App-Specific Echo Settings
- Discord: User Settings → Voice & Video → enable Echo Cancellation, Noise Suppression, and Advanced Voice Activity. Krisp adds higher-quality echo cancellation on top.
- Zoom: Audio → Suppress background noise → Auto. Echo cancellation is on by default and can't be disabled — that's by design.
- Teams: Devices → Noise suppression → Auto. Microsoft's machine-learning model handles both echo and noise.
- OBS / streaming: AEC isn't built in. Add the Noise Suppression filter and use a directional mic; if recording game audio, route via VoiceMeeter to keep mic and game on separate tracks.
When Echo Won't Go Away
If you've added headphones, enabled AEC, and treated the room and the echo persists, check whether "Listen to this device" is enabled in Windows Sound → Recording → Microphone Properties → Listen tab. This setting outputs your own mic to your speakers, guaranteed loopback. Disable it.
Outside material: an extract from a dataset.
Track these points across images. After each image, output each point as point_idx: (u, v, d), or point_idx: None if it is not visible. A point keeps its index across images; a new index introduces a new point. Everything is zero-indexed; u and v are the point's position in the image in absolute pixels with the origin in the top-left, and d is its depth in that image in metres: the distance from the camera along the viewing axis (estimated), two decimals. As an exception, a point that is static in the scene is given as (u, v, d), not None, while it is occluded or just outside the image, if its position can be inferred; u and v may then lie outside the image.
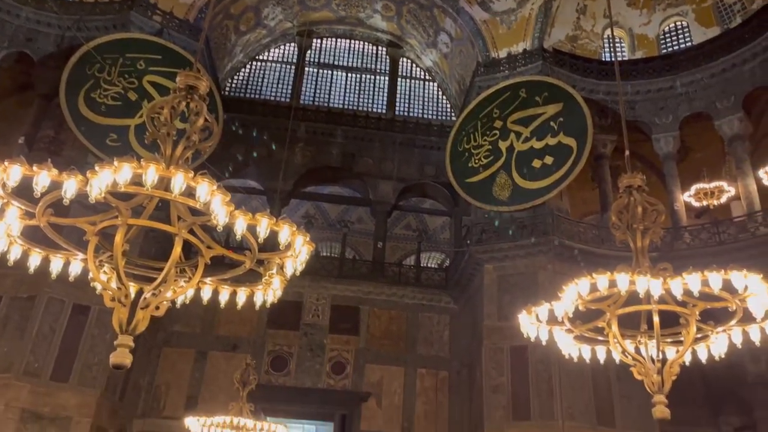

For chronic call echo from one specific contact, the issue is their setup, not yours — you can't fix their feedback by muting yourself. Ask them to put on headphones.
Frequently Asked Questions
Why do I echo on calls but not in recordings?
Recordings only capture your mic. Calls capture you AND play back what's on your speakers. If your speakers leak into your mic, your voice goes out, comes back through the other end's mic, and returns to you as an echo. Headphones eliminate this in 99% of cases.
Will Discord's Echo Cancellation slow down my CPU?
Krisp-based noise suppression in Discord uses about 1–3% CPU on a modern processor — negligible. Built-in WebRTC echo cancellation is even lighter. Both are worth keeping on.
What's acoustic treatment vs soundproofing?
Acoustic treatment (foam, panels, blankets) reduces echo INSIDE a room by absorbing reflections. Soundproofing (mass, decoupling, sealing) blocks sound from entering or leaving the room. For mic echo, you want treatment, not soundproofing.
Why does my voice sound 'far away' or 'roomy'?
Your mic is too far from your mouth, so room reflections arrive at the same volume as your direct voice. Move the mic to within 10–20 cm and the direct signal dominates the reflections.
Can a USB mic do hardware echo cancellation?
Most consumer USB mics can't — they only output a raw signal. Echo cancellation happens in software (Discord, Zoom, OS). Some headset mics with built-in DSP (like Jabra Evolve series) include it on-device for clearer business calls.